┌──

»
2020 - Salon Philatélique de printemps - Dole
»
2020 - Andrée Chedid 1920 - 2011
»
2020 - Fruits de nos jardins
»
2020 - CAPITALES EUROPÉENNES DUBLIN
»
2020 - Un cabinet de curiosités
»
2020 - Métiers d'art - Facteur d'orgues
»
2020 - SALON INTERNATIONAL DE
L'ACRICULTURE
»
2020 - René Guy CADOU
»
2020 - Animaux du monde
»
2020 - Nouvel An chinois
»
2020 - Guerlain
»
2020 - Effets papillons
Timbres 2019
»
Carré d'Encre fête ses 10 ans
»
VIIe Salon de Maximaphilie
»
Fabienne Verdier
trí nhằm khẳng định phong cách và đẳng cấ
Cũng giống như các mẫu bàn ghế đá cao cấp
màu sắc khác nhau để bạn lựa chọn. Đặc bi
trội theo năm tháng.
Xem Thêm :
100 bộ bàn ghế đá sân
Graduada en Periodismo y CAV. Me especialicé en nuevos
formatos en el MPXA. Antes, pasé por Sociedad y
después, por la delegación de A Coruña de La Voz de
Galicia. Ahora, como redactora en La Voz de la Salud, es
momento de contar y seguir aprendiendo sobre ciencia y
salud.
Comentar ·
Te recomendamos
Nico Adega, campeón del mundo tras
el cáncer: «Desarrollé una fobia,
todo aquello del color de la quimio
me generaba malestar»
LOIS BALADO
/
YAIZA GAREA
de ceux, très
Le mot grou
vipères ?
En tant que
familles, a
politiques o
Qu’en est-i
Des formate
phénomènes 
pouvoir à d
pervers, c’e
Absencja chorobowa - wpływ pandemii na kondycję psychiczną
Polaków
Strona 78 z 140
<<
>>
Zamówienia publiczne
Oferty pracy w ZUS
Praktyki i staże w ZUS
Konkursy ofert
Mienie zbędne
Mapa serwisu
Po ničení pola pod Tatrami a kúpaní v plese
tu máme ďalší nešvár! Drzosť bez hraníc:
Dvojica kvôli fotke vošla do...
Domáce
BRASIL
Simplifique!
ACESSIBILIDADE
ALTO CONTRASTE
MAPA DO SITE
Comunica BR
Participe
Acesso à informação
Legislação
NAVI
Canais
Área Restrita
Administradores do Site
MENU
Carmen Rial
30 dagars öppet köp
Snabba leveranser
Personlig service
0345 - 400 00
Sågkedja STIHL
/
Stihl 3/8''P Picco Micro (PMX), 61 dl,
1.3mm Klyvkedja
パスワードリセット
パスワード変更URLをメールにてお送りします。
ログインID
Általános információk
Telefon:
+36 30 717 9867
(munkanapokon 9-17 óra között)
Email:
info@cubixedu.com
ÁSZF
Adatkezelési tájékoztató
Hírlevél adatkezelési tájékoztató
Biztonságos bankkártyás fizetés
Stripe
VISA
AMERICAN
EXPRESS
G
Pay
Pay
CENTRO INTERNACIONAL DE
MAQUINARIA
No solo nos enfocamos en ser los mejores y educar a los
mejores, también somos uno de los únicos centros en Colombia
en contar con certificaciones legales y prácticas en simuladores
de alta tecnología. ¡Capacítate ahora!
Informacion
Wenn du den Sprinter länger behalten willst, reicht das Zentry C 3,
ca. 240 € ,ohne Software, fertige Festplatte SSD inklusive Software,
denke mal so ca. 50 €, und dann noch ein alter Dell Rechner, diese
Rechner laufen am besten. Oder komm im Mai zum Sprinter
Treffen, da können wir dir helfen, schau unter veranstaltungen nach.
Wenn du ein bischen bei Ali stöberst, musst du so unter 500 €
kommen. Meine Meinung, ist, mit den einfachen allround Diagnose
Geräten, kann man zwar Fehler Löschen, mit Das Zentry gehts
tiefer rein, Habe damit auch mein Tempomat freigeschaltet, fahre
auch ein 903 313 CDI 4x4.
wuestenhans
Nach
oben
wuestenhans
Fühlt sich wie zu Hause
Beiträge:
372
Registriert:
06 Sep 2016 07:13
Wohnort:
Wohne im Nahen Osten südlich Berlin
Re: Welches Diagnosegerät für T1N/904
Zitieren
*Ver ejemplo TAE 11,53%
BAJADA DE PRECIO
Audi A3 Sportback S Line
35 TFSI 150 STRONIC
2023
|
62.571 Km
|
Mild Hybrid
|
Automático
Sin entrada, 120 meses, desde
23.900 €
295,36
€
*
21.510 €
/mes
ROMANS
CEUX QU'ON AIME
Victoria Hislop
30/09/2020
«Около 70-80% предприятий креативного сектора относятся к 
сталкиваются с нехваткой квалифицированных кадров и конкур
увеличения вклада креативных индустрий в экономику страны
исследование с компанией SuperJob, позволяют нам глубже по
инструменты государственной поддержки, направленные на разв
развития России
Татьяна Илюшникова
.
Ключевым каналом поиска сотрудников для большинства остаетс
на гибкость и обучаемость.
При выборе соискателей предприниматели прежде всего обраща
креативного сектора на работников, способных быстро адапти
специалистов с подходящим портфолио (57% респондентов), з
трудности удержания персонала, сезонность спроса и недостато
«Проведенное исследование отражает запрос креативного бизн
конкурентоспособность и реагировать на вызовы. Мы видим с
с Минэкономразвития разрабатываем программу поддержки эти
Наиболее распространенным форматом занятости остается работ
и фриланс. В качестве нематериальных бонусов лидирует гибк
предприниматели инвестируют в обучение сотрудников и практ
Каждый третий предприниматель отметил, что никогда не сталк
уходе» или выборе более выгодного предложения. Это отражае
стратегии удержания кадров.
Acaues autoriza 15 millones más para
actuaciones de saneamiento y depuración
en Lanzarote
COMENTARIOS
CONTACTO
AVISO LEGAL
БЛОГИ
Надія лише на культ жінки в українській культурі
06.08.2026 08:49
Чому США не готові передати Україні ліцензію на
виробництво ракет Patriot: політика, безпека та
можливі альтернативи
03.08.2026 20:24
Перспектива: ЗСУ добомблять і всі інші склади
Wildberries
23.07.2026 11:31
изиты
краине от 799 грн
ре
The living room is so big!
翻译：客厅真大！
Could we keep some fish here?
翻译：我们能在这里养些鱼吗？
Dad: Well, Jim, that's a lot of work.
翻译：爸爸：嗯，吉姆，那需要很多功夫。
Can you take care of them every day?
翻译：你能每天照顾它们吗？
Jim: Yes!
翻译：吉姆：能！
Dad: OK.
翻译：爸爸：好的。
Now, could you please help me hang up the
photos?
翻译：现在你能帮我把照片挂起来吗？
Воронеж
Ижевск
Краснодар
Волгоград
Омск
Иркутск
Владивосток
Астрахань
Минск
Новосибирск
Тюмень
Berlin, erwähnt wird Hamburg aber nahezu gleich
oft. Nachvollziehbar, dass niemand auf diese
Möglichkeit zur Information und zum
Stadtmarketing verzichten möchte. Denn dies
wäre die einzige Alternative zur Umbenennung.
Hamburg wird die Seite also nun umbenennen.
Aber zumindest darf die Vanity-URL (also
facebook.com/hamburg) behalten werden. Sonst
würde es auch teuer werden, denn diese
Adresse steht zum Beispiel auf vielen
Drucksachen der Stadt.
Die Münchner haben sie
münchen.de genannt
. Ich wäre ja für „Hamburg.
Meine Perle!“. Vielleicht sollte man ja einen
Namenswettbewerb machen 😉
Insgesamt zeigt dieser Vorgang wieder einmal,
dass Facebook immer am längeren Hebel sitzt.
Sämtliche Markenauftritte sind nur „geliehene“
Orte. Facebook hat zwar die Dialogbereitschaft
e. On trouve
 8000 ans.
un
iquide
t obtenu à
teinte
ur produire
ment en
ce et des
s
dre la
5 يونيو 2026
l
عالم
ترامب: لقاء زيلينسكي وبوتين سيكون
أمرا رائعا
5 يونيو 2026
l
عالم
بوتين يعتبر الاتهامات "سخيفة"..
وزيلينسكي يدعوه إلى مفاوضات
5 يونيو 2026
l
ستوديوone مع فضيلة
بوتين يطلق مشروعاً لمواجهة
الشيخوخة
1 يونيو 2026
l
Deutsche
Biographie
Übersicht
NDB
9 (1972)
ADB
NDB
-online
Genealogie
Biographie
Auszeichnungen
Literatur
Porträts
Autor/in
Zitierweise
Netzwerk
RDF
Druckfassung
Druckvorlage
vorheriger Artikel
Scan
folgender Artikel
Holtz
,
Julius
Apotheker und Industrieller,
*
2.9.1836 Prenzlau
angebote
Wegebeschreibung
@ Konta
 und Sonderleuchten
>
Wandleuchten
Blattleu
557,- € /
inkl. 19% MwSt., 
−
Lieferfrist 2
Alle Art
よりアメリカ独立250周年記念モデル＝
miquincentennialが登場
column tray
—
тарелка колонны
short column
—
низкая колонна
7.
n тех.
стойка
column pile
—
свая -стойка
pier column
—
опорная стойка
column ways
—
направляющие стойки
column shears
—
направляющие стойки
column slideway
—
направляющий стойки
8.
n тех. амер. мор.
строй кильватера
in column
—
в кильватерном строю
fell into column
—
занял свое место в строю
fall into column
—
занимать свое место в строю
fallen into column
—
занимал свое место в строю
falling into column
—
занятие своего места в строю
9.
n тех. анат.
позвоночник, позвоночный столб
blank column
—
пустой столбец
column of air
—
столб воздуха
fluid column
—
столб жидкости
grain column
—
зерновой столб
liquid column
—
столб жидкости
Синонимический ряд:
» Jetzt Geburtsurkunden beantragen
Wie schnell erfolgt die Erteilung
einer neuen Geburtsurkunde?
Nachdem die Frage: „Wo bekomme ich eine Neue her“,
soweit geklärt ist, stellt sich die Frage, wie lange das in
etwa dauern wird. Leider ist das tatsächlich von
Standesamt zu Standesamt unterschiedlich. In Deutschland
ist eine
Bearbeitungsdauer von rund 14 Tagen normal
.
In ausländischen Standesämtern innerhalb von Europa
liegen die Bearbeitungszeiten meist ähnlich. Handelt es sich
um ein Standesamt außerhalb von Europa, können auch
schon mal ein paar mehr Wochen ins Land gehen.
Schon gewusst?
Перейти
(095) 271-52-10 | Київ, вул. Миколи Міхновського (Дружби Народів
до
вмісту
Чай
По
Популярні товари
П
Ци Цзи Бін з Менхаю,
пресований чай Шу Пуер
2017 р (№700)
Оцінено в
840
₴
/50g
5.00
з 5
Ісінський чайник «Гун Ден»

└──

◆ What you have to do ◆
Return, unchanged, every line of the listing from its first line through the line containing "pervers, c’e", including both.

◆ Output for this exercise ◆
»
2020 - Salon Philatélique de printemps - Dole
»
2020 - Andrée Chedid 1920 - 2011
»
2020 - Fruits de nos jardins
»
2020 - CAPITALES EUROPÉENNES DUBLIN
»
2020 - Un cabinet de curiosités
»
2020 - Métiers d'art - Facteur d'orgues
»
2020 - SALON INTERNATIONAL DE
L'ACRICULTURE
»
2020 - René Guy CADOU
»
2020 - Animaux du monde
»
2020 - Nouvel An chinois
»
2020 - Guerlain
»
2020 - Effets papillons
Timbres 2019
»
Carré d'Encre fête ses 10 ans
»
VIIe Salon de Maximaphilie
»
Fabienne Verdier
trí nhằm khẳng định phong cách và đẳng cấ
Cũng giống như các mẫu bàn ghế đá cao cấp
màu sắc khác nhau để bạn lựa chọn. Đặc bi
trội theo năm tháng.
Xem Thêm :
100 bộ bàn ghế đá sân
Graduada en Periodismo y CAV. Me especialicé en nuevos
formatos en el MPXA. Antes, pasé por Sociedad y
después, por la delegación de A Coruña de La Voz de
Galicia. Ahora, como redactora en La Voz de la Salud, es
momento de contar y seguir aprendiendo sobre ciencia y
salud.
Comentar ·
Te recomendamos
Nico Adega, campeón del mundo tras
el cáncer: «Desarrollé una fobia,
todo aquello del color de la quimio
me generaba malestar»
LOIS BALADO
/
YAIZA GAREA
de ceux, très
Le mot grou
vipères ?
En tant que
familles, a
politiques o
Qu’en est-i
Des formate
phénomènes 
pouvoir à d
pervers, c’e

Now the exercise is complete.